**Saved data entries**.

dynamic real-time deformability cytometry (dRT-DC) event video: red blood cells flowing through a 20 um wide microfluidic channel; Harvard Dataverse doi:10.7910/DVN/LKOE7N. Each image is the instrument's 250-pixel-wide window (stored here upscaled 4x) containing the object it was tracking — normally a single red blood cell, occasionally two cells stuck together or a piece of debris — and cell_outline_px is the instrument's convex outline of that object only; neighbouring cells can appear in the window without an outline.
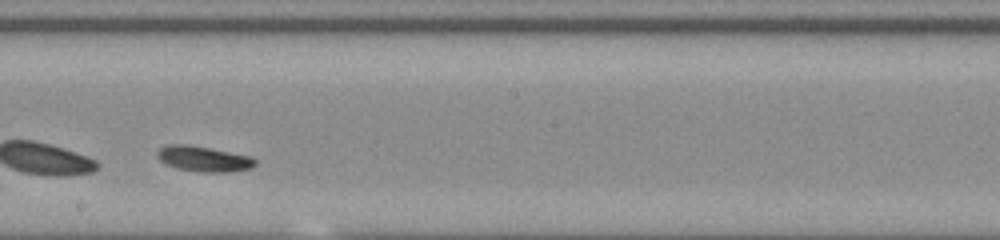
{"species": "common noctule bat (a hibernating species)", "species_latin": "Nyctalus noctula", "temperature_condition": "room temperature", "stored_images_in_passage": 35, "camera_frame_rate_fps": 3000, "um_per_image_px": 0.085, "animal": {"sex": "male", "body_mass_g": 20.0, "forearm_length_mm": 53.3}, "frame": {"image": 1, "passage_image": 16, "time_ms": 5.0, "image_size_px": [1000, 240], "cell_outline_px": [[256, 164], [252, 168], [228, 172], [200, 172], [176, 168], [164, 164], [156, 156], [156, 152], [160, 148], [168, 144], [188, 144], [252, 156], [256, 160]], "centroid_in_image_um": [17.29, 13.5], "position_along_channel_um": 230.9, "area_um2": 14.68}}
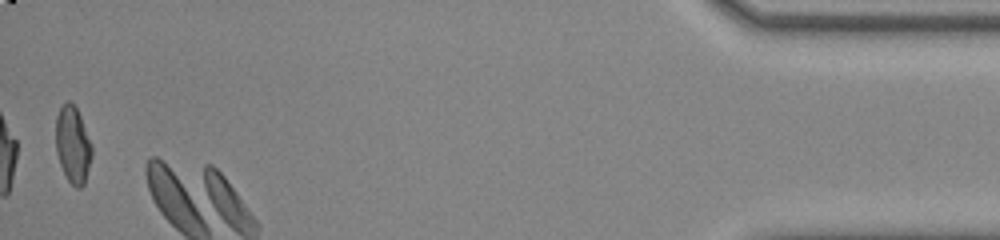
{"frame": {"image": 2, "passage_image": 35, "time_ms": 11.333, "image_size_px": [1000, 240], "cell_outline_px": [[92, 156], [84, 184], [80, 188], [76, 188], [68, 180], [60, 164], [56, 152], [56, 116], [60, 108], [68, 100], [76, 108], [80, 116], [92, 144]], "centroid_in_image_um": [6.19, 12.31], "position_along_channel_um": 429.0, "area_um2": 16.01}, "authors_computed_cell_mechanics": {"area_um2": 14.2188, "velocity_mm_per_s": 3.7757, "shape_relaxation_time_tau1_ms": 1.1824, "shape_relaxation_time_tau2_ms": null, "deformation_change_tau1": 0.0792, "deformation_change_tau2": null}}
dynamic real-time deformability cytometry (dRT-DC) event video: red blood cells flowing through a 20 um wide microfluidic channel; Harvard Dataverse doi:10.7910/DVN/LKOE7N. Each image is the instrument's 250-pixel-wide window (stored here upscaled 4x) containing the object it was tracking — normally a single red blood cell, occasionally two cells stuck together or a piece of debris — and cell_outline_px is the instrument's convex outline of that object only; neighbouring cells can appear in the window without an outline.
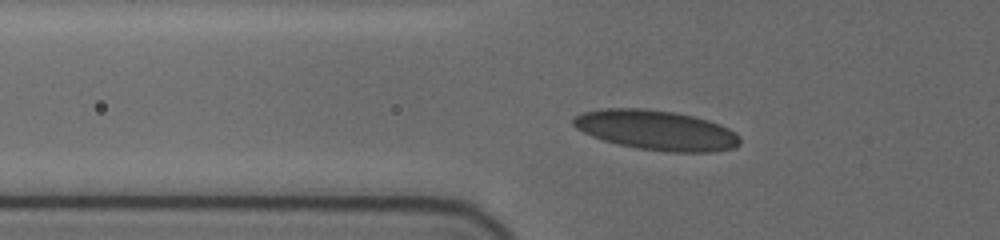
{"species": "human", "species_latin": "Homo sapiens", "temperature_condition": "cold", "stored_images_in_passage": 21, "camera_frame_rate_fps": 3000, "um_per_image_px": 0.085, "donor": {"sex": "female"}, "frame": {"image": 1, "passage_image": 8, "time_ms": 4.0, "image_size_px": [1000, 240], "cell_outline_px": [[740, 144], [736, 148], [716, 152], [668, 152], [640, 148], [616, 144], [592, 136], [576, 128], [572, 124], [572, 116], [584, 112], [604, 108], [644, 108], [676, 112], [708, 120], [720, 124], [736, 132], [740, 136]], "centroid_in_image_um": [55.81, 11.06], "position_along_channel_um": 70.0, "area_um2": 38.96}}
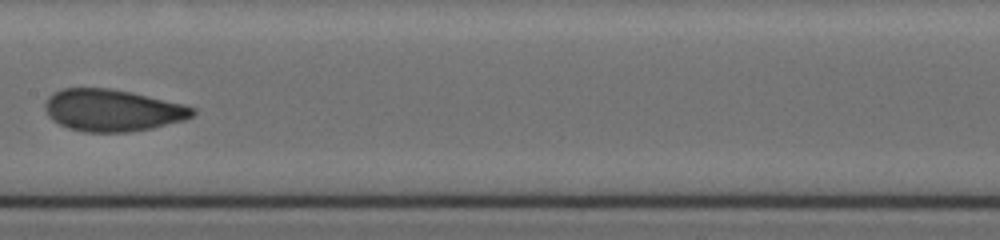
{"frame": {"image": 2, "passage_image": 14, "time_ms": 7.667, "image_size_px": [1000, 240], "cell_outline_px": [[196, 112], [192, 116], [184, 120], [152, 128], [128, 132], [84, 132], [68, 128], [52, 120], [48, 116], [44, 108], [44, 104], [48, 96], [64, 88], [108, 88], [132, 92], [184, 104], [196, 108]], "centroid_in_image_um": [9.56, 9.38], "position_along_channel_um": 197.8, "area_um2": 36.18}}
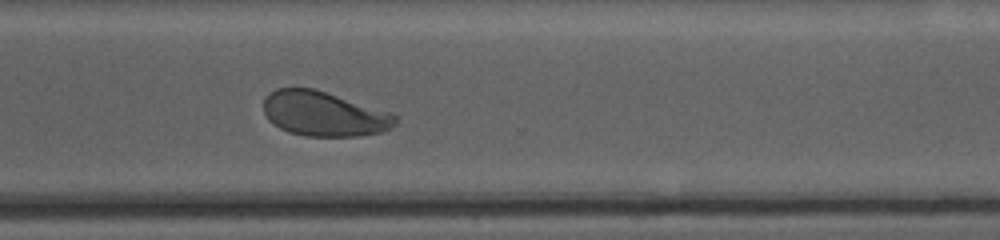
{"frame": {"image": 3, "passage_image": 21, "time_ms": 11.667, "image_size_px": [1000, 240], "cell_outline_px": [[396, 124], [392, 128], [380, 132], [360, 136], [304, 136], [288, 132], [272, 124], [268, 120], [264, 112], [264, 96], [268, 92], [276, 88], [316, 88], [392, 112], [396, 116]], "centroid_in_image_um": [27.53, 9.66], "position_along_channel_um": 343.1, "area_um2": 34.91}}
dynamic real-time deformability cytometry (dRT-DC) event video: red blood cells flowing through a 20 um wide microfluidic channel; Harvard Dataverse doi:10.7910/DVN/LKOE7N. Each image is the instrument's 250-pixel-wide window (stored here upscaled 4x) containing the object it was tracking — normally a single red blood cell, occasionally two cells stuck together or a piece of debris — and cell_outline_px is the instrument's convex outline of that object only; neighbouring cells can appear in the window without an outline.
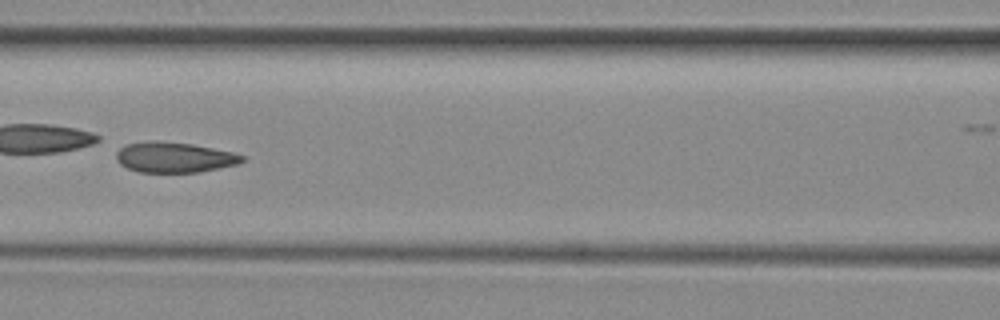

**WRITTEN REQUEST**. All of the material above needs to be restated exactly, with no pictures.

**SOLUTION TO THE PROBLEM**.
dynamic real-time deformability cytometry (dRT-DC) event video: red blood cells flowing through a 20 um wide microfluidic channel; Harvard Dataverse doi:10.7910/DVN/LKOE7N. Each image is the instrument's 250-pixel-wide window (stored here upscaled 4x) containing the object it was tracking — normally a single red blood cell, occasionally two cells stuck together or a piece of debris — and cell_outline_px is the instrument's convex outline of that object only; neighbouring cells can appear in the window without an outline.
{"species": "common noctule bat (a hibernating species)", "species_latin": "Nyctalus noctula", "temperature_condition": "room temperature", "stored_images_in_passage": 35, "camera_frame_rate_fps": 3000, "um_per_image_px": 0.085, "animal": {"sex": "male", "body_mass_g": 20.0, "forearm_length_mm": 53.3}, "frame": {"image": 1, "passage_image": 16, "time_ms": 5.0, "image_size_px": [1000, 240], "cell_outline_px": [[256, 164], [252, 168], [228, 172], [200, 172], [176, 168], [164, 164], [156, 156], [156, 152], [160, 148], [168, 144], [188, 144], [252, 156], [256, 160]], "centroid_in_image_um": [17.29, 13.5], "position_along_channel_um": 230.9, "area_um2": 14.68}}
{"frame": {"image": 2, "passage_image": 35, "time_ms": 11.333, "image_size_px": [1000, 240], "cell_outline_px": [[92, 156], [84, 184], [80, 188], [76, 188], [68, 180], [60, 164], [56, 152], [56, 116], [60, 108], [68, 100], [76, 108], [80, 116], [92, 144]], "centroid_in_image_um": [6.19, 12.31], "position_along_channel_um": 429.0, "area_um2": 16.01}, "authors_computed_cell_mechanics": {"area_um2": 14.2188, "velocity_mm_per_s": 3.7757, "shape_relaxation_time_tau1_ms": 1.1824, "shape_relaxation_time_tau2_ms": null, "deformation_change_tau1": 0.0792, "deformation_change_tau2": null}}
dynamic real-time deformability cytometry (dRT-DC) event video: red blood cells flowing through a 20 um wide microfluidic channel; Harvard Dataverse doi:10.7910/DVN/LKOE7N. Each image is the instrument's 250-pixel-wide window (stored here upscaled 4x) containing the object it was tracking — normally a single red blood cell, occasionally two cells stuck together or a piece of debris — and cell_outline_px is the instrument's convex outline of that object only; neighbouring cells can appear in the window without an outline.
{"species": "human", "species_latin": "Homo sapiens", "temperature_condition": "cold", "stored_images_in_passage": 21, "camera_frame_rate_fps": 3000, "um_per_image_px": 0.085, "donor": {"sex": "female"}, "frame": {"image": 1, "passage_image": 8, "time_ms": 4.0, "image_size_px": [1000, 240], "cell_outline_px": [[740, 144], [736, 148], [716, 152], [668, 152], [640, 148], [616, 144], [592, 136], [576, 128], [572, 124], [572, 116], [584, 112], [604, 108], [644, 108], [676, 112], [708, 120], [720, 124], [736, 132], [740, 136]], "centroid_in_image_um": [55.81, 11.06], "position_along_channel_um": 70.0, "area_um2": 38.96}}
{"frame": {"image": 2, "passage_image": 14, "time_ms": 7.667, "image_size_px": [1000, 240], "cell_outline_px": [[196, 112], [192, 116], [184, 120], [152, 128], [128, 132], [84, 132], [68, 128], [52, 120], [48, 116], [44, 108], [44, 104], [48, 96], [64, 88], [108, 88], [132, 92], [184, 104], [196, 108]], "centroid_in_image_um": [9.56, 9.38], "position_along_channel_um": 197.8, "area_um2": 36.18}}
{"frame": {"image": 3, "passage_image": 21, "time_ms": 11.667, "image_size_px": [1000, 240], "cell_outline_px": [[396, 124], [392, 128], [380, 132], [360, 136], [304, 136], [288, 132], [272, 124], [268, 120], [264, 112], [264, 96], [268, 92], [276, 88], [316, 88], [392, 112], [396, 116]], "centroid_in_image_um": [27.53, 9.66], "position_along_channel_um": 343.1, "area_um2": 34.91}}
dynamic real-time deformability cytometry (dRT-DC) event video: red blood cells flowing through a 20 um wide microfluidic channel; Harvard Dataverse doi:10.7910/DVN/LKOE7N. Each image is the instrument's 250-pixel-wide window (stored here upscaled 4x) containing the object it was tracking — normally a single red blood cell, occasionally two cells stuck together or a piece of debris — and cell_outline_px is the instrument's convex outline of that object only; neighbouring cells can appear in the window without an outline.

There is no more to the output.